Authored by ‘The Bitcoin Clean Energy Initiative’ or BCEI, the paper is a counter to the claim that “the computation required to secure Bitcoin […] is environmentally damaging and ruining the planet,” arguing that Bitcoin mining incentivises the generation of electricity “from renewable carbon-free sources.”

The paper has received support from top cryptocurrency visionaries including Square’s Jack Dorsey, Tesla’s Elon Musk and Ark Invest’s Cathie Wood, among many others.

On April 22 in a Twitter Thread, Square argued that while solar and wind can produce energy cheaper than fossil fuels, these renewable sources tend to produce excessive supply when demand is low and conversely struggle to meet needs of the consumers and industries at large when demand is high (notably due to their dependence on the elements).

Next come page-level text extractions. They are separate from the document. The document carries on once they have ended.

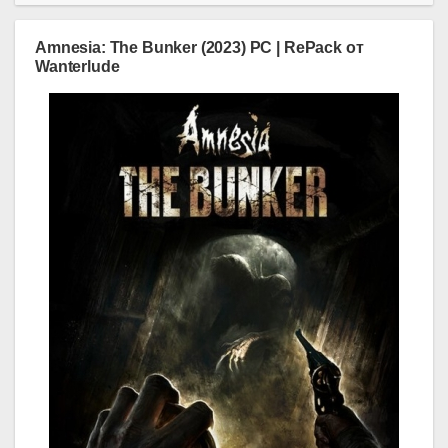
Amnesia: The Bunker (2023) PC | RePack от
Wanterlude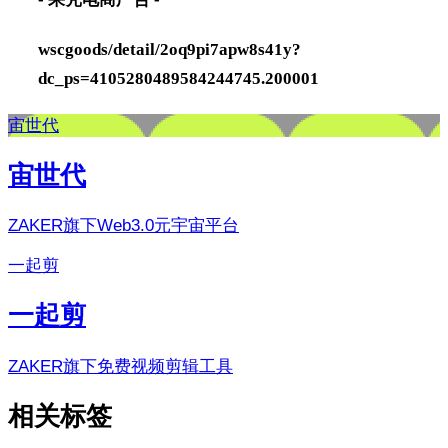
wscgoods/detail/2oq9pi7apw8s41y?
dc_ps=4105280489584244745.200001
宙世代
宙世代
ZAKER旗下Web3.0元宇宙平台
一起剪
一起剪
ZAKER旗下免费视频剪辑工具
相关标签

The researchers explained that the divergence between renewable energy production and electricity demand could be mitigated by creating an ecosystem “where solar/wind, batteries, and Bitcoin mining co-exist to form a green grid that runs almost exclusively on renewable energy.”

Not only is this doable, it is doable without jeopardising the sector’s profitability.

Following this line of reasoning, the authors go on to describe the bitcoin mining sector as “an energy buyer of last resort” that can be situated anywhere on the planet.

The paper asserts the geographical limitations of renewable power plans, which typically results in energy supply being “either abundant or non-existent”.

The end result is significantly more power than society typically needs for a few hours per day and not nearly enough when demand spikes. This challenge also plays out seasonally.

By combining bitcoin mining with energy renewables, the paper argues that the limitations of batteries and energy waste can be offset by diverting electricity to mining farms. If miners could capture just 20% of wind and solar energy that is delayed on US power grids, BCEI projects that global mining capacity could triple.

Additionally, costs for renewable energy would also see a rapid decline. This is because “bitcoin and energy markets are converging” and BCEI believes that “the energy asset owners of today will likely become the miners of tomorrow”.

However, the argument could be viewed as a justification for bitcoin’s energy consumption.

This begs the question: how much is pristine money – which has never existed in the history of mankind – worth; the answer of which could be found in the trade-off with energy consumption as the network grows.